There was evening and there was morning, a fourth day.

We climbed out of realm of vegetation entirely, entering the fierce landscape of the summit itself. Here there was nothing but scree, searing sun, and shards of sharp fragments of lava. It looked for all in the world like we’d stumbled into a giants’ kitchen. Maybe there had been an earthquake or a violent domestic argument, but something traumatic had happened. The ground looked littered with shards of red-clay pottery – and little else. Here, a once perfect bowl, angrily smashed into pieces; there, a pitcher, broken beyond repair; up ahead, a plate, dashed into fragments.
There was evening –

— and at midnight we made the final ascent. And by that time, like the landscape we ourselves were in pieces, shattered by exhaustion, thin air, and the cold. The only thing that kept me going was the pull of the hundreds of hikers in front of us, the push of the hundreds from behind. Broken as we were, together we snaked up the mountain like something alive, our headlamps steady shards of light in an inky darkness.
There was the rest of that evening and there was morning, a fifth day

And as that day dawned, we stood at the summit and surveyed the wreckage we’d spent the night climbing through. As I looked at the earth’s curvature gently falling around us, I remember thinking: this whole mountain is one huge mound of broken pieces, shards from something else. And yet, there it was, Africa’s “Shining Mountain,” the highest peak on the continent. Out of these pieces, a new creation.

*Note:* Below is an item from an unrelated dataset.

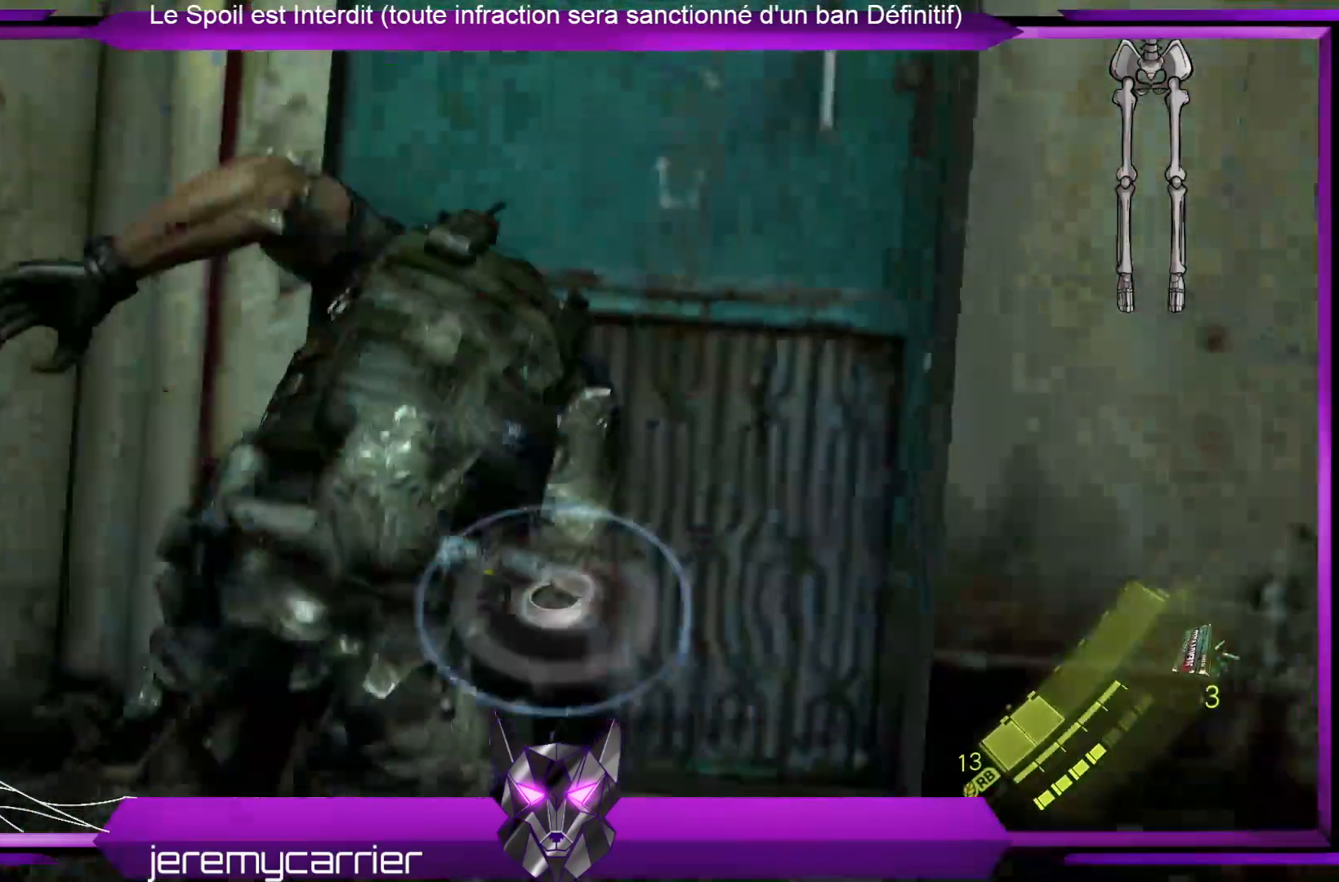
{"buttons": [], "left_stick": "up-right", "right_stick": "center", "events": [[33, "left_stick", "up"], [167, "left_stick", "center"], [467, "left_stick", "up-right"]]}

And that wasn’t the only high point of the trip, though it certainly scored in terms of elevation. The following week we visited the school a member of our climbing party had started in his native village outside of Iringa in central Tanzania. We lost a tire to a pot-hole on the way there, but when we finally arrived, students stood at attention in their classrooms in faded green uniforms to greet us.

Their green jackets and pleated skirts looked worn, but clean, relics from another century. Their desks and chairs looked vaguely familiar, kind of like the ones I’d used when I’d been in grade school. Broken and badly in need of repair, they done hard service for at least that long. The names on the back of the chairs told a story: Anderson, Jenson, Carlson. Those weren’t Tanzanian names. Later the principal proudly explained that the furniture, the uniforms, even the schoolbooks had all been donated by a MN non-profit – hence the names. Like the mountain, the school had been built on shards, cast-off pieces from somewhere else.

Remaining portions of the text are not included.